The encounter with the dog brought all that back. Even though the incidents are separated by decades, this floundering in the face of peril is part of a larger pattern. No matter the preparation and in spite of close-at-hand rationality, you never know how you will react in those situations.

Be prepared but realize that the tables can turn in an instant and you may be forced to think defensively. In fact, if your luck is anything like mine the pain and injustice may continue long after the bite. The defensive stance may need to be held for weeks after the incident as you square off with the owners of the dog that bit you. You may still need to brace for questionable enforcement of county laws and watch how protocol gets trumped by local political connections. You may still need to hobble into the clinic to get treatment for your infected thigh hole. And when it’s all over, you may still need to jog by that same house–still unfenced with the same biting dog somewhere inside–armed with mace like a debutante at her first frat party.

All bets are off. Be ready to react whether you’re facing hostility, ineptitude, local corruption, or your own inner wuss. It will only help your stamina.

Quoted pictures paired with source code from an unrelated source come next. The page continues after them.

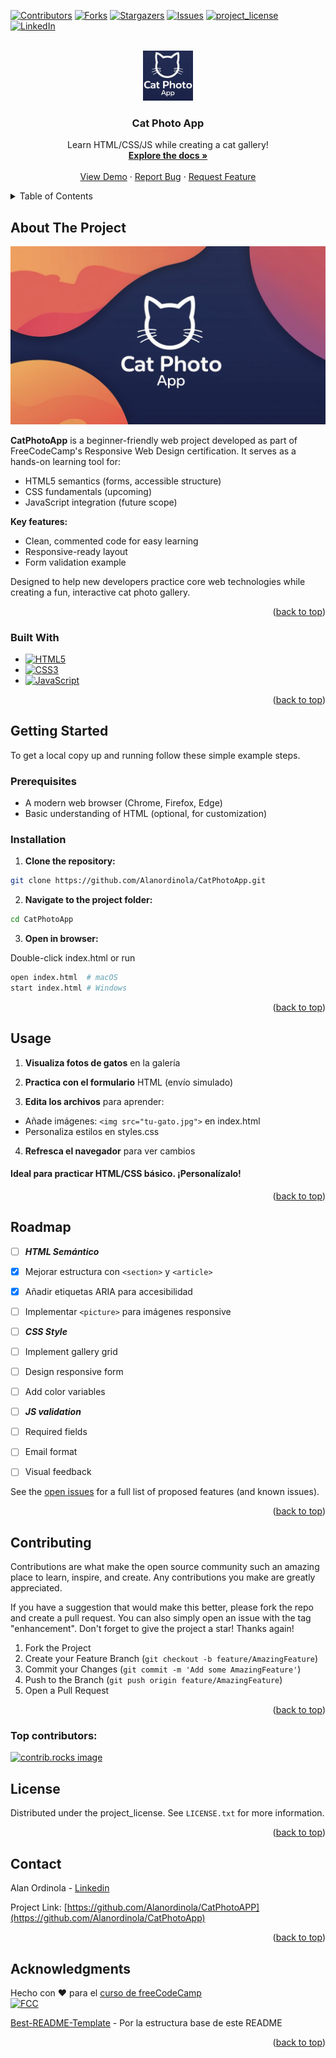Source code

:[![Contributors][contributors-shield]][contributors-url]
[![Forks][forks-shield]][forks-url]
[![Stargazers][stars-shield]][stars-url]
[![Issues][issues-shield]][issues-url]
[![project_license][license-shield]][license-url]
[![LinkedIn][linkedin-shield]][linkedin-url]



<!-- PROJECT LOGO -->
<br />
<div align="center">
  <a href="https://github.com/Alanordinola/CatPhotoApp">
    <img src="images/Logo.png" alt="Logo" width="80" height="80">
  </a>

<h3 align="center">Cat Photo App</h3>

  <p align="center">
    Learn HTML/CSS/JS while creating a cat gallery!
    <br />
    <a href="https://github.com/Alanordinola/CatPhotoApp"><strong>Explore the docs »</strong></a>
    <br />
    <br />
    <a href="https://github.com/Alanordinola/CatPhotoApp">View Demo</a>
    &middot;
    <a href="https://github.com/Alanordinola/CatPhotoApp/issues/new?labels=bug&template=bug-report---.md">Report Bug</a>
    &middot;
    <a href="https://github.com/Alanordinola/CatPhotoApp/issues/new?labels=enhancement&template=feature-request---.md">Request Feature</a>
  </p>
</div>



<!-- TABLE OF CONTENTS -->
<details>
  <summary>Table of Contents</summary>
  <ol>
    <li>
      <a href="#about-the-project">About The Project</a>
      <ul>
        <li><a href="#built-with">Built With</a></li>
      </ul>
    </li>
    <li>
      <a href="#getting-started">Getting Started</a>
      <ul>
        <li><a href="#prerequisites">Prerequisites</a></li>
        <li><a href="#installation">Installation</a></li>
      </ul>
    </li>
    <li><a href="#usage">Usage</a></li>
    <li><a href="#roadmap">Roadmap</a></li>
    <li><a href="#contributing">Contributing</a></li>
    <li><a href="#license">License</a></li>
    <li><a href="#contact">Contact</a></li>
    <li><a href="#acknowledgments">Acknowledgments</a></li>
  </ol>
</details>



<!-- ABOUT THE PROJECT -->
## About The Project

[![Product Name Screen Shot][product-screenshot]](https://example.com)

**CatPhotoApp** is a beginner-friendly web project developed as part of FreeCodeCamp's Responsive Web Design certification. It serves as a hands-on learning tool for:

- HTML5 semantics (forms, accessible structure)
- CSS fundamentals (upcoming)
- JavaScript integration (future scope)

**Key features:**

- Clean, commented code for easy learning
- Responsive-ready layout
- Form validation example

Designed to help new developers practice core web technologies while creating a fun, interactive cat photo gallery.

<p align="right">(<a href="#readme-top">back to top</a>)</p>


### Built With

* [![HTML5][HTML5-shield]][HTML5-url]
* [![CSS3][CSS3-shield]][CSS3-url]
* [![JavaScript][JavaScript-shield]][JavaScript-url]

<p align="right">(<a href="#readme-top">back to top</a>)</p>



<!-- GETTING STARTED -->
## Getting Started

To get a local copy up and running follow these simple example steps.

### Prerequisites
  
- A modern web browser (Chrome, Firefox, Edge)
- Basic understanding of HTML (optional, for customization)

### Installation

1. **Clone the repository:**

 ```sh
git clone https://github.com/Alanordinola/CatPhotoApp.git
```
2. **Navigate to the project folder:**
```sh
cd CatPhotoApp
```
3. **Open in browser:**

Double-click index.html or run
```bash
open index.html  # macOS
start index.html # Windows
```

<p align="right">(<a href="#readme-top">back to top</a>)</p>



<!-- USAGE EXAMPLES -->
## Usage

1. **Visualiza fotos de gatos** en la galería

2. **Practica con el formulario** HTML (envío simulado)

3. **Edita los archivos** para aprender:

- Añade imágenes: `<img src="tu-gato.jpg">` en index.html
- Personaliza estilos en styles.css

4. **Refresca el navegador** para ver cambios

#### Ideal para practicar HTML/CSS básico. ¡Personalízalo!


<p align="right">(<a href="#readme-top">back to top</a>)</p>



<!-- ROADMAP -->
## Roadmap

- [ ]  ***HTML Semántico***
  - [x] Mejorar estructura con `<section>` y `<article>`
  - [x] Añadir etiquetas ARIA para accesibilidad
  - [ ] Implementar `<picture>` para imágenes responsive
- [ ]  ***CSS Style***
  - [ ]  Implement gallery grid
  - [ ]  Design responsive form
  - [ ]  Add color variables
  
- [ ]  ***JS validation***
  - [ ]  Required fields
  - [ ]  Email format
  - [ ]  Visual feedback


See the [open issues](https://github.com/Alanordinola/CatPhotoApp/issues) for a full list of proposed features (and known issues).

<p align="right">(<a href="#readme-top">back to top</a>)</p>



<!-- CONTRIBUTING -->
## Contributing

Contributions are what make the open source community such an amazing place to learn, inspire, and create. Any contributions you make are greatly appreciated.

If you have a suggestion that would make this better, please fork the repo and create a pull request. You can also simply open an issue with the tag "enhancement". Don't forget to give the project a star! Thanks again!

1. Fork the Project
2. Create your Feature Branch (`git checkout -b feature/AmazingFeature`)
3. Commit your Changes (`git commit -m 'Add some AmazingFeature'`)
4. Push to the Branch (`git push origin feature/AmazingFeature`)
5. Open a Pull Request

<p align="right">(<a href="#readme-top">back to top</a>)</p>

### Top contributors:

<a href="https://github.com/Alanordinola/CatPhoyoApp/graphs/contributors">
  <img src="https://contrib.rocks/image?repo=Alanordinola/CatPhotoApp" alt="contrib.rocks image" />
</a>



<!-- LICENSE -->
## License

Distributed under the project_license. See `LICENSE.txt` for more information.

<p align="right">(<a href="#readme-top">back to top</a>)</p>



<!-- CONTACT -->
## Contact

Alan Ordinola - [Linkedin](https://www.linkedin.com/in/alan-ordinola-10026a196/)

Project Link: [https://github.com/Alanordinola/CatPhotoAPP](https://github.com/Alanordinola/CatPhotoApp)

<p align="right">(<a href="#readme-top">back to top</a>)</p>



<!-- ACKNOWLEDGMENTS -->
## Acknowledgments

Hecho con ❤️ para el [curso de freeCodeCamp](https://www.freecodecamp.org/learn/2022/responsive-web-design/)  
[![FCC](https://img.shields.io/badge/🚀_Estudiando_en_FCC-0A0A23)](https://www.freecodecamp.org/)

[Best-README-Template](https://github.com/othneildrew/Best-README-Template) - Por la estructura base de este README

<p align="right">(<a href="#readme-top">back to top</a>)</p>



<!-- MARKDOWN LINKS & IMAGES -->
<!-- https://www.markdownguide.org/basic-syntax/#reference-style-links -->
[contributors-shield]: https://img.shields.io/github/contributors/Alanordinola/CatPhotoApp.svg?style=for-the-badge&color=green
[contributors-url]: https://github.com/Alanordinola/CatPhotoApp/graphs/contributors
[forks-shield]: https://img.shields.io/github/forks/Alanordinola/CatPhotoApp.svg?style=for-the-badge&color=blue
[forks-url]: https://github.com/Alanordinola/CatPhotoApp/network/members
[stars-shield]: https://img.shields.io/github/stars/Alanordinola/CatPhotoApp.svg?style=for-the-badge&color=yellow
[stars-url]: https://github.com/Alanordinola/CatPhotoApp/stargazers
[issues-shield]: https://img.shields.io/github/issues/Alanordinola/CatPhotoApp.svg?style=for-the-badge&color=red
[issues-url]: https://github.com/Alanordinola/CatPhotoApp/issues
[license-shield]: https://img.shields.io/github/license/Alanordinola/CatPhotoApp.svg?style=for-the-badge&color=green
[license-url]: https://github.com/Alanordinola/CatPhotoApp/blob/main/LICENSE.txt
[linkedin-shield]: https://img.shields.io/badge/-LinkedIn-black.svg?style=for-the-badge&logo=linkedin&colorB=0A66C2
[linkedin-url]: https://www.linkedin.com/in/alan-ordinola-10026a196/
[product-screenshot]: images/screenshot.png
[Next.js]: https://img.shields.io/badge/next.js-000000?style=for-the-badge&logo=nextdotjs&logoColor=white
[Next-url]: https://nextjs.org/
[React.js]: https://img.shields.io/badge/React-20232A?style=for-the-badge&logo=react&logoColor=61DAFB
[React-url]: https://reactjs.org/
[Vue.js]: https://img.shields.io/badge/Vue.js-35495E?style=for-the-badge&logo=vuedotjs&logoColor=4FC08D
[Vue-url]: https://vuejs.org/
[Angular.io]: https://img.shields.io/badge/Angular-DD0031?style=for-the-badge&logo=angular&logoColor=white
[Angular-url]: https://angular.io/
[Svelte.dev]: https://img.shields.io/badge/Svelte-4A4A55?style=for-the-badge&logo=svelte&logoColor=FF3E00
[Svelte-url]: https://svelte.dev/
[Laravel.com]: https://img.shields.io/badge/Laravel-FF2D20?style=for-the-badge&logo=laravel&logoColor=white
[Laravel-url]: https://laravel.com
[Bootstrap.com]: https://img.shields.io/badge/Bootstrap-563D7C?style=for-the-badge&logo=bootstrap&logoColor=white
[Bootstrap-url]: https://getbootstrap.com
[JQuery.com]: https://img.shields.io/badge/jQuery-0769AD?style=for-the-badge&logo=jquery&logoColor=white
[JQuery-url]: https://jquery.com 

<!-- MARKDOWN LINKS & IMAGES -->
[HTML5-shield]: https://img.shields.io/badge/HTML5-E34F26?style=for-the-badge&logo=html5&logoColor=white
[HTML5-url]: https://developer.mozilla.org/en-US/docs/Web/HTML
[CSS3-shield]: https://img.shields.io/badge/CSS3-1572B6?style=for-the-badge&logo=css3&logoColor=white
[CSS3-url]: https://developer.mozilla.org/en-US/docs/Web/CSS
[JavaScript-shield]: https://img.shields.io/badge/JavaScript-F7DF1E?style=for-the-badge&logo=javascript&logoColor=black
[JavaScript-url]: https://developer.mozilla.org/en-US/docs/Web/JavaScript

3 Responses to “The Return of the Savage Dog: This Time It’s Personal”

  1. I remember you telling me about the first time. Glad you’re okay. There is no WAY there should be a next time, at least with this dog.

  2. Dave Johnson Says:

    Great story Mike, and brought back great memories of you in the laundry room floor. I was supposed to have basketball practice that day but it got canceled. I wasn’t even trying to scare you but was just coming down the steps to see you. Glad you didn’t have that big blade under your pillow, I could have been gutted by the Mako.

    • Oh yeah! Basketball practice–my memory could only conjure the moment! Clearly, I never would’ve been able to use the knife! Thanks for coming by!